-- Provided material follows --

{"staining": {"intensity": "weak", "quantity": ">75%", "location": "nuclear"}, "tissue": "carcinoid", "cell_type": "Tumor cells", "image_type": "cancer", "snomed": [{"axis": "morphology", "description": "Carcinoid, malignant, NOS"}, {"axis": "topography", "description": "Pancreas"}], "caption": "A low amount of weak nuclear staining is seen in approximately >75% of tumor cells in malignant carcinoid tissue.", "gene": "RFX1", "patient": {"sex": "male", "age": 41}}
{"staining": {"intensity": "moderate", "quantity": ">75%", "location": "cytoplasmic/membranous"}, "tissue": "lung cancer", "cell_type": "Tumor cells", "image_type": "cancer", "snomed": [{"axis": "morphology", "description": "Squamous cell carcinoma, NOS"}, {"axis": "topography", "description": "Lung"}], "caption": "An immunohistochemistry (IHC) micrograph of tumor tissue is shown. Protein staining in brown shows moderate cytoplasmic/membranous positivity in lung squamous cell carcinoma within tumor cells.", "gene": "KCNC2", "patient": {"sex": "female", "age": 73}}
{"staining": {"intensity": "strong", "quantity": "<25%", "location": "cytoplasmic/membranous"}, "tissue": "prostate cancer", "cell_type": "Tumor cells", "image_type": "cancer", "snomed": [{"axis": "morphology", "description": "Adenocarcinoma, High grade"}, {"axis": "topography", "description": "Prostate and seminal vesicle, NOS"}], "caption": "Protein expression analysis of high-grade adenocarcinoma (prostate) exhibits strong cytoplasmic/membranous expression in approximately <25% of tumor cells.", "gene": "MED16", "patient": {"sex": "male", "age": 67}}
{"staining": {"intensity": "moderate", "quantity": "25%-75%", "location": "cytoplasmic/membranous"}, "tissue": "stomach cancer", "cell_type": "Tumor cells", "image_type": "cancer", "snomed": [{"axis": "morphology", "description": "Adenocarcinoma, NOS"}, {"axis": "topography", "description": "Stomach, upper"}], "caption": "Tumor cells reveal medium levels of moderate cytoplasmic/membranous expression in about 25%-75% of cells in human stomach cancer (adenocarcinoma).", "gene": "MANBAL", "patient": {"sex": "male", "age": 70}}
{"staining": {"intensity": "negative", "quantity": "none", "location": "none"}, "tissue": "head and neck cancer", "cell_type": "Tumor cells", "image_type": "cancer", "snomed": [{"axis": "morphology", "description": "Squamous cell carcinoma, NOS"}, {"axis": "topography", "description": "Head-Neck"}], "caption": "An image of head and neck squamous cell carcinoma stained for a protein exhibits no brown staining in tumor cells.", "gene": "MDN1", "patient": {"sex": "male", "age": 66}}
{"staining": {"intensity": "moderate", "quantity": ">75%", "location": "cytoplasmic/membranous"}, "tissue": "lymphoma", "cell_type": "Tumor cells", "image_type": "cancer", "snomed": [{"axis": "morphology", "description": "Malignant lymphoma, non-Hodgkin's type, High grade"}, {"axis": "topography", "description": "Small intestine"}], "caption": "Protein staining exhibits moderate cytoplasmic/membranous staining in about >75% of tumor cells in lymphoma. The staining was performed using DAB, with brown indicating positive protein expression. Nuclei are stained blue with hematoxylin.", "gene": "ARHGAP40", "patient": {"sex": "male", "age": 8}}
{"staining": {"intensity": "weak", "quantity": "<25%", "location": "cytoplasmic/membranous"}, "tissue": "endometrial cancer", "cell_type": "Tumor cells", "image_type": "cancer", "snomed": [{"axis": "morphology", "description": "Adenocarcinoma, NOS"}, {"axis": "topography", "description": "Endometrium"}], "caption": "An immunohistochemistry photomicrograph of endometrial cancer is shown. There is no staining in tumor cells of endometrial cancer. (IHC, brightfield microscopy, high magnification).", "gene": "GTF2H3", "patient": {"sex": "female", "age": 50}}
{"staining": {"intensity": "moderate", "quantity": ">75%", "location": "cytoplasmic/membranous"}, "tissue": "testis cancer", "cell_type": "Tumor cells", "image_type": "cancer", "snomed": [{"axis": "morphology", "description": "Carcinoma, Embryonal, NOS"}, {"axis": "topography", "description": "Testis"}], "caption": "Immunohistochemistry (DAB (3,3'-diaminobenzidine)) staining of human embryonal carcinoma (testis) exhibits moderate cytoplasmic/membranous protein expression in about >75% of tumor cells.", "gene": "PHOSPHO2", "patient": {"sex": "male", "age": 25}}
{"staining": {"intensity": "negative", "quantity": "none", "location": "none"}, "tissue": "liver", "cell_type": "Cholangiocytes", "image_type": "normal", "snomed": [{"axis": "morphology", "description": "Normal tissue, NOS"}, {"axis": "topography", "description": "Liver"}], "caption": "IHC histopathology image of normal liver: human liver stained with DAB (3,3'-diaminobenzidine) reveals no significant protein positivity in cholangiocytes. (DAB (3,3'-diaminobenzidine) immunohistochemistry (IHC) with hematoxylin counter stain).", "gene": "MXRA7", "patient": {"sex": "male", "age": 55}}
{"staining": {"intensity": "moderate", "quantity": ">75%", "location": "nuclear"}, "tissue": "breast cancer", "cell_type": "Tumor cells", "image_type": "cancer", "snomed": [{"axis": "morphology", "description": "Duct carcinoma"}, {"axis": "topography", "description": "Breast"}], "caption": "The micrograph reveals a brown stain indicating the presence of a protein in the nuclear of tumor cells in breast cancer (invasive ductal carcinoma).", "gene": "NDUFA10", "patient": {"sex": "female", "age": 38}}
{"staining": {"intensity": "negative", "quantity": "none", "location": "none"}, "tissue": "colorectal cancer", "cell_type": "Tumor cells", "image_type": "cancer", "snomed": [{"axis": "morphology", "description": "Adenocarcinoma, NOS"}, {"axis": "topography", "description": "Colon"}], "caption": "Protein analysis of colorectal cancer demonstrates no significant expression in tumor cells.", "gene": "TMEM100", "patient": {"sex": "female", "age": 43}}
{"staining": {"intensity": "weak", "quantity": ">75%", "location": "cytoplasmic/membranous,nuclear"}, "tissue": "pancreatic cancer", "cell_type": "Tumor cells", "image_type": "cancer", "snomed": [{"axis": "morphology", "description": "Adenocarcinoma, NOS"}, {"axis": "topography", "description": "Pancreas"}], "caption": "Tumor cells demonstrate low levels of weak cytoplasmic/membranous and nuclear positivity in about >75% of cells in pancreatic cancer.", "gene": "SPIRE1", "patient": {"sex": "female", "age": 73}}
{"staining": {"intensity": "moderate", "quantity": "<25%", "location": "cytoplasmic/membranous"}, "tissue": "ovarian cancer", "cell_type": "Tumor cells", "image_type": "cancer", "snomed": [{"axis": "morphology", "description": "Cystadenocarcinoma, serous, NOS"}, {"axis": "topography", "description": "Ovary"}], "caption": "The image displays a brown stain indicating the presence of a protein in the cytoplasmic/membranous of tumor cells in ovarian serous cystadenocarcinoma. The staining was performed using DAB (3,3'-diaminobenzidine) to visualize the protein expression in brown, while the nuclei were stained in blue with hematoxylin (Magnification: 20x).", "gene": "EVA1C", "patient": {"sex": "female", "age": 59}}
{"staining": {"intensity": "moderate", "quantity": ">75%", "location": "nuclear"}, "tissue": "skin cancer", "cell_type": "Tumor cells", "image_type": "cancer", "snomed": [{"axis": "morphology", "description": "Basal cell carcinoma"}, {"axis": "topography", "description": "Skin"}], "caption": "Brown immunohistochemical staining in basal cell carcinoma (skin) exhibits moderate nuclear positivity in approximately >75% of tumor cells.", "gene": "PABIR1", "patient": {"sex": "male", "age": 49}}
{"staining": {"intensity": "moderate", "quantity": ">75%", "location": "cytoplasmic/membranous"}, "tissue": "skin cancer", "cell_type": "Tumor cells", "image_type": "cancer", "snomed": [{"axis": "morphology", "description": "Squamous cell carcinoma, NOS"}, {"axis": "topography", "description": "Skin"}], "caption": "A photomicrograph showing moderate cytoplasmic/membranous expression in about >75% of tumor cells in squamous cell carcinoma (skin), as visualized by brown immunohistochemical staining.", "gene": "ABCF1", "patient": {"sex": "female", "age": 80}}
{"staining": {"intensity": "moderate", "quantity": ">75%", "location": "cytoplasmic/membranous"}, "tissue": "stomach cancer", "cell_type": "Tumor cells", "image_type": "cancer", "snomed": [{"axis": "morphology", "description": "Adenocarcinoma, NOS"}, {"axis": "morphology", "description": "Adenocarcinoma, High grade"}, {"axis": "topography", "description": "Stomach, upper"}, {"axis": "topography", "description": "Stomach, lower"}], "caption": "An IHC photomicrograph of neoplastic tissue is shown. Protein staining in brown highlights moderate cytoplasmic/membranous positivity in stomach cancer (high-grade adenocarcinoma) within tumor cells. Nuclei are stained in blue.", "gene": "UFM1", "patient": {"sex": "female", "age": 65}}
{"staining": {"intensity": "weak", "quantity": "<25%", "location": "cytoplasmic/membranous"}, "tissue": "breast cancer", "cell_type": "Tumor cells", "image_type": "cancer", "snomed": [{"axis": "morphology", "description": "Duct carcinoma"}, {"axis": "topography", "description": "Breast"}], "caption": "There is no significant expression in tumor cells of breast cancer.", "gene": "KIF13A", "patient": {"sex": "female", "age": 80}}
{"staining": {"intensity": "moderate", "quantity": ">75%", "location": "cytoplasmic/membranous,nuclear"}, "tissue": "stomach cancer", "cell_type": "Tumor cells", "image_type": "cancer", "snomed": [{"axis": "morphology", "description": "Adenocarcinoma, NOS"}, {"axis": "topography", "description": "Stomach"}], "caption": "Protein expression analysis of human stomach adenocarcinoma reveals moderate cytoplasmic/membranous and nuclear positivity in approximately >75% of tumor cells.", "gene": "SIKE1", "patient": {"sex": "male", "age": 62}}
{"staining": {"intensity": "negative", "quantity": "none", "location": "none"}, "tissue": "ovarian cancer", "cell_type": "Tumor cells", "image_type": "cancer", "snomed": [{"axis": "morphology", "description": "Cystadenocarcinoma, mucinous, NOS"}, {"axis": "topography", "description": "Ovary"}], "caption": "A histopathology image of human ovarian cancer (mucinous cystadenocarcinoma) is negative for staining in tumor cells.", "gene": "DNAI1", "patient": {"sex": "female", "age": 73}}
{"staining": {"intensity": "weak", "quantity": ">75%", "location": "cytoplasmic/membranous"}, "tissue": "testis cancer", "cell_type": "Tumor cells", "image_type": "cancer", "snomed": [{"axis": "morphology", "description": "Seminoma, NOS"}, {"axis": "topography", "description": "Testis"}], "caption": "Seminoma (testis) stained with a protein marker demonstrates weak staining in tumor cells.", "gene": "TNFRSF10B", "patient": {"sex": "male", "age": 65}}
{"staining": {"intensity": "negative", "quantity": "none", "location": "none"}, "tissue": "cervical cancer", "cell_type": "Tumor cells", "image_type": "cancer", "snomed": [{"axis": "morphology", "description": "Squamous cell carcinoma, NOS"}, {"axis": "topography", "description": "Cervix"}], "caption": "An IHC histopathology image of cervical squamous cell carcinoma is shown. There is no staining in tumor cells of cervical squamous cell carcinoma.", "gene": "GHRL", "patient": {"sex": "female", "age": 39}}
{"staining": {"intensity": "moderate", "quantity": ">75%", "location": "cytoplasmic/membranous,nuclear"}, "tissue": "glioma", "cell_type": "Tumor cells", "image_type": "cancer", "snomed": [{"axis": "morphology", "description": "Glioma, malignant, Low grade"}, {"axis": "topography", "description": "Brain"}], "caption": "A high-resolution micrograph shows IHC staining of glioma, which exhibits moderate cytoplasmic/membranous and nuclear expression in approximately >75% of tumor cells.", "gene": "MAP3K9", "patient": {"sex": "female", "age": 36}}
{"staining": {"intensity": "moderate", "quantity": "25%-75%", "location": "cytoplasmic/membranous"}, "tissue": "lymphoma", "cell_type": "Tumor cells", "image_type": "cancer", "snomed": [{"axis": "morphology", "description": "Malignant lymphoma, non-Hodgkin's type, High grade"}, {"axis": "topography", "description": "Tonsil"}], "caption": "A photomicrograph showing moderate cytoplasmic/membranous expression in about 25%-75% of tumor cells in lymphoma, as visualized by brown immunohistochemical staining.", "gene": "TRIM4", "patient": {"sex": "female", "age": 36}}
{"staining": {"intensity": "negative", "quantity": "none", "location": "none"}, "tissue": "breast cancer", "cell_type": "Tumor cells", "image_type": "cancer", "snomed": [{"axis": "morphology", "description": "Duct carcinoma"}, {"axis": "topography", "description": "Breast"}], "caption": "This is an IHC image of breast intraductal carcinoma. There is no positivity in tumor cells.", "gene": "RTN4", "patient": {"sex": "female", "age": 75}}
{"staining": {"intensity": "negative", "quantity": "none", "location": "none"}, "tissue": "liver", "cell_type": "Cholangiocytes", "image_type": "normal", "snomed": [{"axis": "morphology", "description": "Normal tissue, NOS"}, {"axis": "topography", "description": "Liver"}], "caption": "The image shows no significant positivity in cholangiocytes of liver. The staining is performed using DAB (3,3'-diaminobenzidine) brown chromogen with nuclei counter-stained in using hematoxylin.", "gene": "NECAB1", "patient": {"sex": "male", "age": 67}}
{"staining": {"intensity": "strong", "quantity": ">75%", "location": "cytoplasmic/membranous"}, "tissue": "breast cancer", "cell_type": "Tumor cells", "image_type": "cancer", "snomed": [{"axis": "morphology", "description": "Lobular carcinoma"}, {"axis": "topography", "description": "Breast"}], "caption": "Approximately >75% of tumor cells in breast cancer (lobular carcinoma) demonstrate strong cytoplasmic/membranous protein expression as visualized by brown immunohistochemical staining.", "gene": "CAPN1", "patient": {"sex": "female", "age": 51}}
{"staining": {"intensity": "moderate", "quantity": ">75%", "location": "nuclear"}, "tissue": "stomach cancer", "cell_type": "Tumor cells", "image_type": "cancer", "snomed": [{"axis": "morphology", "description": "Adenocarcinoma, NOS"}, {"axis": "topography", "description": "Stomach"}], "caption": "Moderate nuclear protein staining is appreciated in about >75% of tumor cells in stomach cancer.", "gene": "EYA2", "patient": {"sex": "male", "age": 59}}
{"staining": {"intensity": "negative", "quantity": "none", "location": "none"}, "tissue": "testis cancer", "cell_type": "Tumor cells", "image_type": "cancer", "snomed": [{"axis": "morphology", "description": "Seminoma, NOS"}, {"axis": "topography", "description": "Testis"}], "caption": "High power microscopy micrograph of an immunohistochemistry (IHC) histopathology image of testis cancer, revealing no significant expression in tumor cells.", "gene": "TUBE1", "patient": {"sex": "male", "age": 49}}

-- Provided material concluded --

◆ **To do**
From the records above, give again exactly the lines running from the line with "is no significant" to the line with "analysis of human", inclusive.

◆ **Answer box**
{"staining": {"intensity": "weak", "quantity": "<25%", "location": "cytoplasmic/membranous"}, "tissue": "breast cancer", "cell_type": "Tumor cells", "image_type": "cancer", "snomed": [{"axis": "morphology", "description": "Duct carcinoma"}, {"axis": "topography", "description": "Breast"}], "caption": "There is no significant expression in tumor cells of breast cancer.", "gene": "KIF13A", "patient": {"sex": "female", "age": 80}}
{"staining": {"intensity": "moderate", "quantity": ">75%", "location": "cytoplasmic/membranous,nuclear"}, "tissue": "stomach cancer", "cell_type": "Tumor cells", "image_type": "cancer", "snomed": [{"axis": "morphology", "description": "Adenocarcinoma, NOS"}, {"axis": "topography", "description": "Stomach"}], "caption": "Protein expression analysis of human stomach adenocarcinoma reveals moderate cytoplasmic/membranous and nuclear positivity in approximately >75% of tumor cells.", "gene": "SIKE1", "patient": {"sex": "male", "age": 62}}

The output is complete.